> **WHAT IS BEING ASKED**
An exact copy of the entries is needed, with every picture left out.

Records from a data collection:
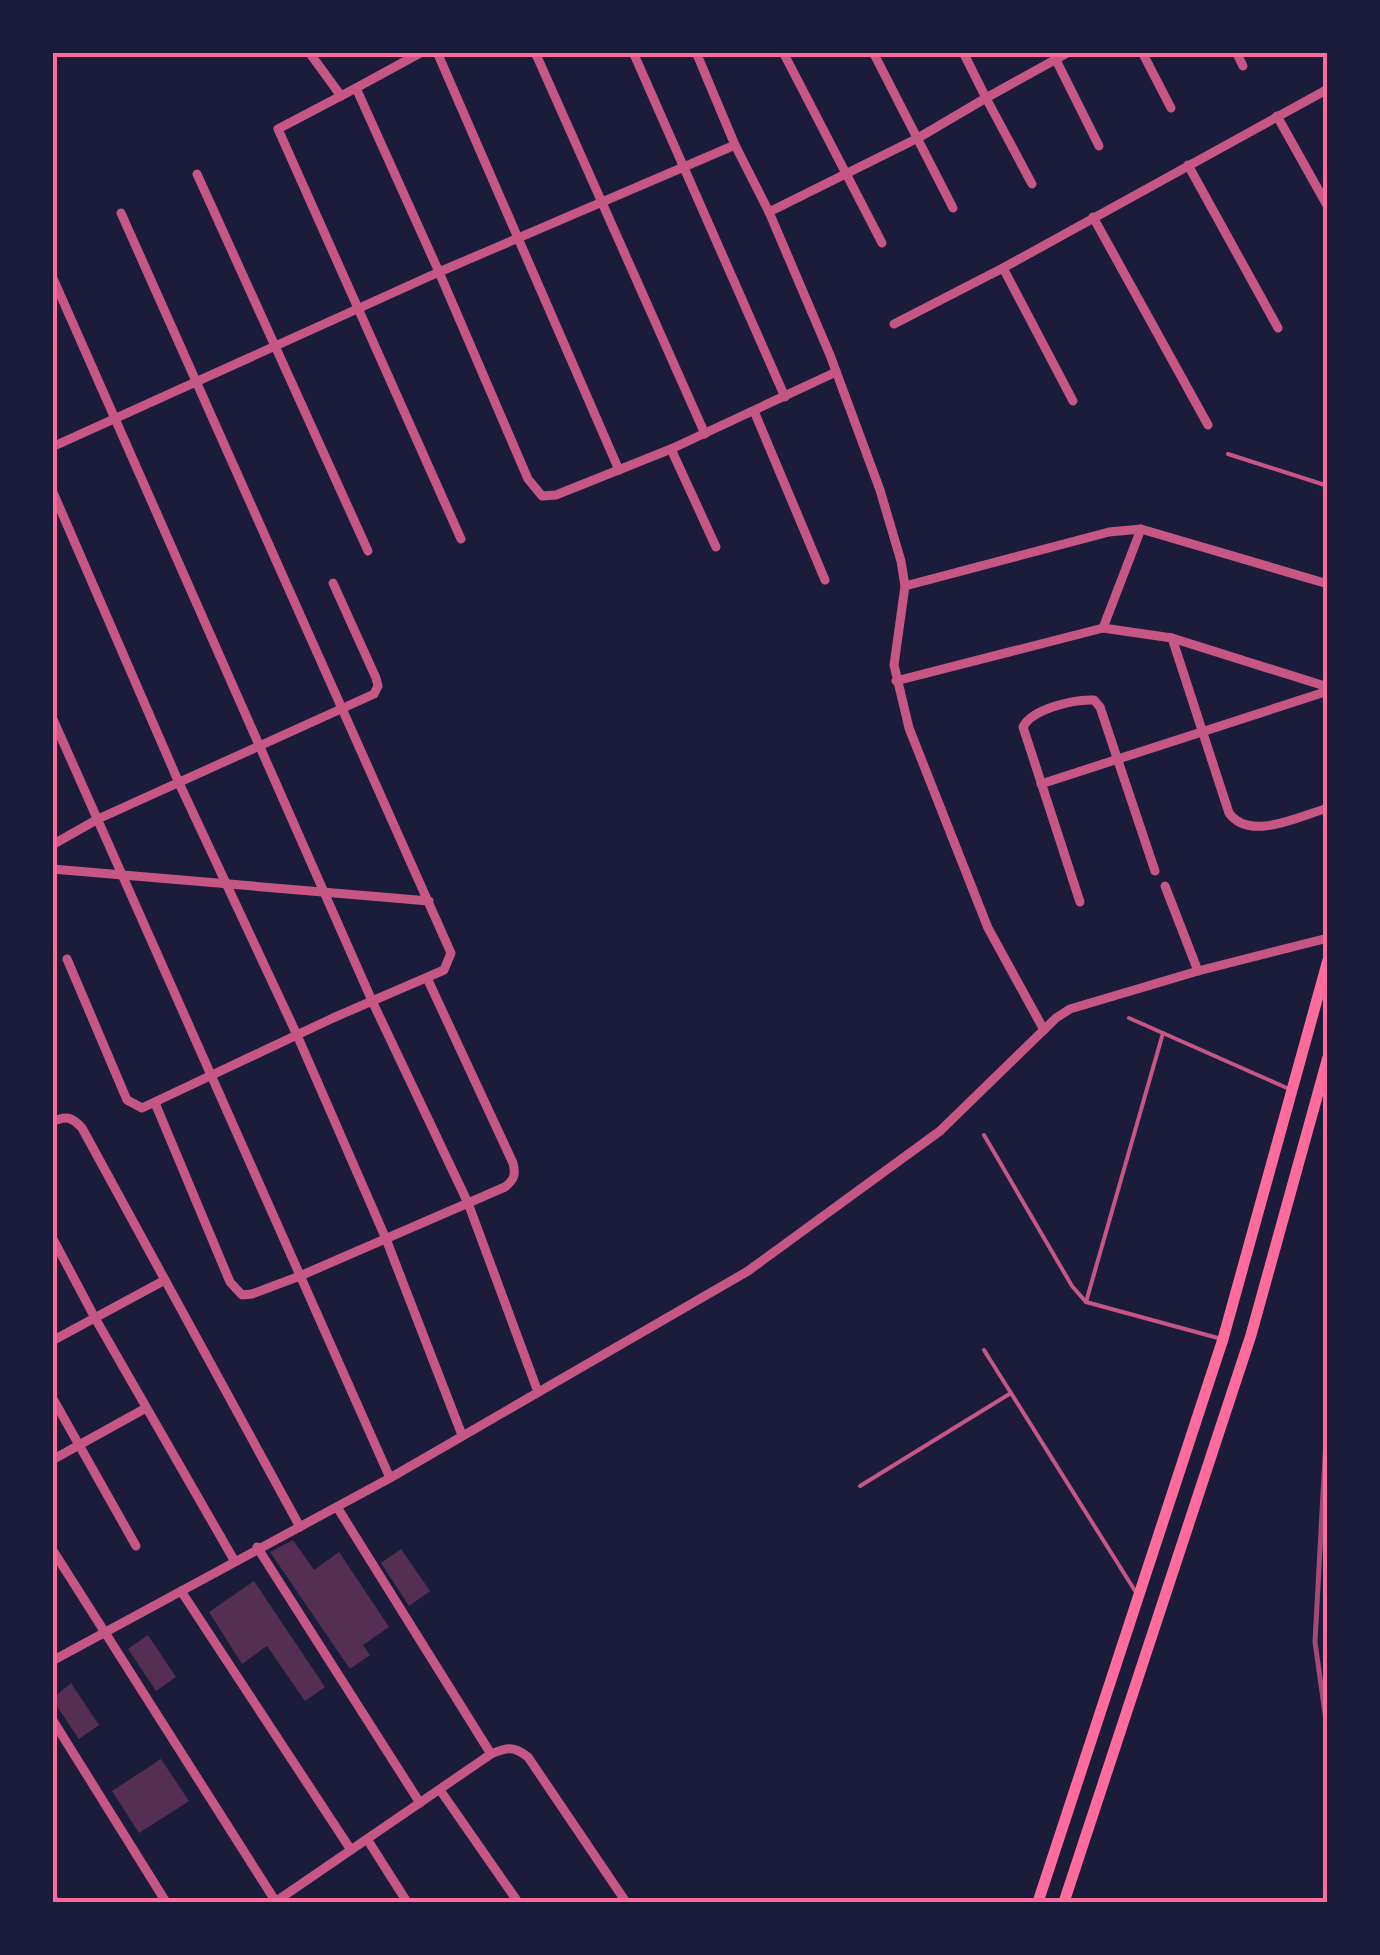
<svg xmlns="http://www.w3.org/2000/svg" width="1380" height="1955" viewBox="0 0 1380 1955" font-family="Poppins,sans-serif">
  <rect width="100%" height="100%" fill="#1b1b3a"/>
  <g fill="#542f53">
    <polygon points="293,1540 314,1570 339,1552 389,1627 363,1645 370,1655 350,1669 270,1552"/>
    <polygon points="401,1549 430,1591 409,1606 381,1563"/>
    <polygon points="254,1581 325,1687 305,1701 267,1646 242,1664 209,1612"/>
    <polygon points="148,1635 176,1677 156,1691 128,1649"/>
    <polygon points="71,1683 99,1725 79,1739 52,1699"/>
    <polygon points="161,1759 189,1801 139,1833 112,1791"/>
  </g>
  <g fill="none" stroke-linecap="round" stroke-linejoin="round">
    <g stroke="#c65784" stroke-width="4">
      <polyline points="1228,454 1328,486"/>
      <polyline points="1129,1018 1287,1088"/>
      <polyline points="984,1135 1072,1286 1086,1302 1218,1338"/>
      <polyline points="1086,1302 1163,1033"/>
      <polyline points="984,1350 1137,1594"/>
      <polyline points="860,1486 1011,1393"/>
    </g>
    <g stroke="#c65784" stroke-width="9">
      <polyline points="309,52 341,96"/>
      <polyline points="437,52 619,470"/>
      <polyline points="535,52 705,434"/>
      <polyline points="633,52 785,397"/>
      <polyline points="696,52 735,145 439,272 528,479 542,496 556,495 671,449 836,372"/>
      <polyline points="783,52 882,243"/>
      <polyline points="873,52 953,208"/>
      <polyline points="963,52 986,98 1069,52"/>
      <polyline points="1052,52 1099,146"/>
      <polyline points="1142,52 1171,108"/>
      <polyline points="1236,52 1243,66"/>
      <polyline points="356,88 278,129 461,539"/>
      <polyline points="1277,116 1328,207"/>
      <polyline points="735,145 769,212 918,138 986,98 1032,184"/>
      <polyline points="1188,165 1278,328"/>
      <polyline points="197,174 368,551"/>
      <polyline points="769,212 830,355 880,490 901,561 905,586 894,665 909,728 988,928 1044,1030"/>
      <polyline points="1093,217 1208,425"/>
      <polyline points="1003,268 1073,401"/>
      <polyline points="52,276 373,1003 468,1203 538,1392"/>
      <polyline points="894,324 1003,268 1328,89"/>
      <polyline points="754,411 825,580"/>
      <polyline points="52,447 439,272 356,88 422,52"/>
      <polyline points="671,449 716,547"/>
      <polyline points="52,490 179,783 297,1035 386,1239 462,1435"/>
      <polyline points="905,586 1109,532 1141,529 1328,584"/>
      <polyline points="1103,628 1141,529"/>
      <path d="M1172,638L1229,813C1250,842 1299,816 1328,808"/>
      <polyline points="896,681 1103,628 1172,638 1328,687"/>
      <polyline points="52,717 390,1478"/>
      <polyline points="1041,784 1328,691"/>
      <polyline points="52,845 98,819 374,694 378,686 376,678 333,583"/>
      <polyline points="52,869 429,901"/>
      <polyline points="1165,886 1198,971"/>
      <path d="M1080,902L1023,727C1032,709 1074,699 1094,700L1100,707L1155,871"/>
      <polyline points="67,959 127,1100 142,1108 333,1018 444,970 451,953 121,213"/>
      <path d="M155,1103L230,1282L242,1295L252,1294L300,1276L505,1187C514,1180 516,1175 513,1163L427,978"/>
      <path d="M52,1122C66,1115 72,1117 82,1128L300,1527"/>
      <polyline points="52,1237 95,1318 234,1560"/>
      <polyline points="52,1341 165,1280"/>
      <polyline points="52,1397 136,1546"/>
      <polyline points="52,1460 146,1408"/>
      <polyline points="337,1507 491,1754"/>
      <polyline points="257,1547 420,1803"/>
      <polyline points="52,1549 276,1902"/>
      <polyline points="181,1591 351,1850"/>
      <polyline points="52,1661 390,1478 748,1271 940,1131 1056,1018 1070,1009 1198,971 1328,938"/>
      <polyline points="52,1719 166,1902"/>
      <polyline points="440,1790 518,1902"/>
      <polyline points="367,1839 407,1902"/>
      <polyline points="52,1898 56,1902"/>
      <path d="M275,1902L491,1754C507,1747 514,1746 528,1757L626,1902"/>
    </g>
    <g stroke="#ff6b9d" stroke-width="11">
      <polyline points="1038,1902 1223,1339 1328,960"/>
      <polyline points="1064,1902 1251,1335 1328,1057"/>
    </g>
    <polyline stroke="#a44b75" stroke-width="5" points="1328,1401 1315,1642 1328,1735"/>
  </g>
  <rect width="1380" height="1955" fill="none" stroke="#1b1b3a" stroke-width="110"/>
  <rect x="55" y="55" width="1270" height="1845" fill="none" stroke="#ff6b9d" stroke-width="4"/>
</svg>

> **EXERCISE ANSWER**
<svg xmlns="http://www.w3.org/2000/svg" width="1380" height="1955" viewBox="0 0 1380 1955" font-family="Poppins,sans-serif">
  <rect width="100%" height="100%" fill="#1b1b3a"/>
  <g fill="#542f53">
    <polygon points="293,1540 314,1570 339,1552 389,1627 363,1645 370,1655 350,1669 270,1552"/>
    <polygon points="401,1549 430,1591 409,1606 381,1563"/>
    <polygon points="254,1581 325,1687 305,1701 267,1646 242,1664 209,1612"/>
    <polygon points="148,1635 176,1677 156,1691 128,1649"/>
    <polygon points="71,1683 99,1725 79,1739 52,1699"/>
    <polygon points="161,1759 189,1801 139,1833 112,1791"/>
  </g>
  <g fill="none" stroke-linecap="round" stroke-linejoin="round">
    <g stroke="#c65784" stroke-width="4">
      <polyline points="1228,454 1328,486"/>
      <polyline points="1129,1018 1287,1088"/>
      <polyline points="984,1135 1072,1286 1086,1302 1218,1338"/>
      <polyline points="1086,1302 1163,1033"/>
      <polyline points="984,1350 1137,1594"/>
      <polyline points="860,1486 1011,1393"/>
    </g>
    <g stroke="#c65784" stroke-width="9">
      <polyline points="309,52 341,96"/>
      <polyline points="437,52 619,470"/>
      <polyline points="535,52 705,434"/>
      <polyline points="633,52 785,397"/>
      <polyline points="696,52 735,145 439,272 528,479 542,496 556,495 671,449 836,372"/>
      <polyline points="783,52 882,243"/>
      <polyline points="873,52 953,208"/>
      <polyline points="963,52 986,98 1069,52"/>
      <polyline points="1052,52 1099,146"/>
      <polyline points="1142,52 1171,108"/>
      <polyline points="1236,52 1243,66"/>
      <polyline points="356,88 278,129 461,539"/>
      <polyline points="1277,116 1328,207"/>
      <polyline points="735,145 769,212 918,138 986,98 1032,184"/>
      <polyline points="1188,165 1278,328"/>
      <polyline points="197,174 368,551"/>
      <polyline points="769,212 830,355 880,490 901,561 905,586 894,665 909,728 988,928 1044,1030"/>
      <polyline points="1093,217 1208,425"/>
      <polyline points="1003,268 1073,401"/>
      <polyline points="52,276 373,1003 468,1203 538,1392"/>
      <polyline points="894,324 1003,268 1328,89"/>
      <polyline points="754,411 825,580"/>
      <polyline points="52,447 439,272 356,88 422,52"/>
      <polyline points="671,449 716,547"/>
      <polyline points="52,490 179,783 297,1035 386,1239 462,1435"/>
      <polyline points="905,586 1109,532 1141,529 1328,584"/>
      <polyline points="1103,628 1141,529"/>
      <path d="M1172,638L1229,813C1250,842 1299,816 1328,808"/>
      <polyline points="896,681 1103,628 1172,638 1328,687"/>
      <polyline points="52,717 390,1478"/>
      <polyline points="1041,784 1328,691"/>
      <polyline points="52,845 98,819 374,694 378,686 376,678 333,583"/>
      <polyline points="52,869 429,901"/>
      <polyline points="1165,886 1198,971"/>
      <path d="M1080,902L1023,727C1032,709 1074,699 1094,700L1100,707L1155,871"/>
      <polyline points="67,959 127,1100 142,1108 333,1018 444,970 451,953 121,213"/>
      <path d="M155,1103L230,1282L242,1295L252,1294L300,1276L505,1187C514,1180 516,1175 513,1163L427,978"/>
      <path d="M52,1122C66,1115 72,1117 82,1128L300,1527"/>
      <polyline points="52,1237 95,1318 234,1560"/>
      <polyline points="52,1341 165,1280"/>
      <polyline points="52,1397 136,1546"/>
      <polyline points="52,1460 146,1408"/>
      <polyline points="337,1507 491,1754"/>
      <polyline points="257,1547 420,1803"/>
      <polyline points="52,1549 276,1902"/>
      <polyline points="181,1591 351,1850"/>
      <polyline points="52,1661 390,1478 748,1271 940,1131 1056,1018 1070,1009 1198,971 1328,938"/>
      <polyline points="52,1719 166,1902"/>
      <polyline points="440,1790 518,1902"/>
      <polyline points="367,1839 407,1902"/>
      <polyline points="52,1898 56,1902"/>
      <path d="M275,1902L491,1754C507,1747 514,1746 528,1757L626,1902"/>
    </g>
    <g stroke="#ff6b9d" stroke-width="11">
      <polyline points="1038,1902 1223,1339 1328,960"/>
      <polyline points="1064,1902 1251,1335 1328,1057"/>
    </g>
    <polyline stroke="#a44b75" stroke-width="5" points="1328,1401 1315,1642 1328,1735"/>
  </g>
  <rect width="1380" height="1955" fill="none" stroke="#1b1b3a" stroke-width="110"/>
  <rect x="55" y="55" width="1270" height="1845" fill="none" stroke="#ff6b9d" stroke-width="4"/>
</svg>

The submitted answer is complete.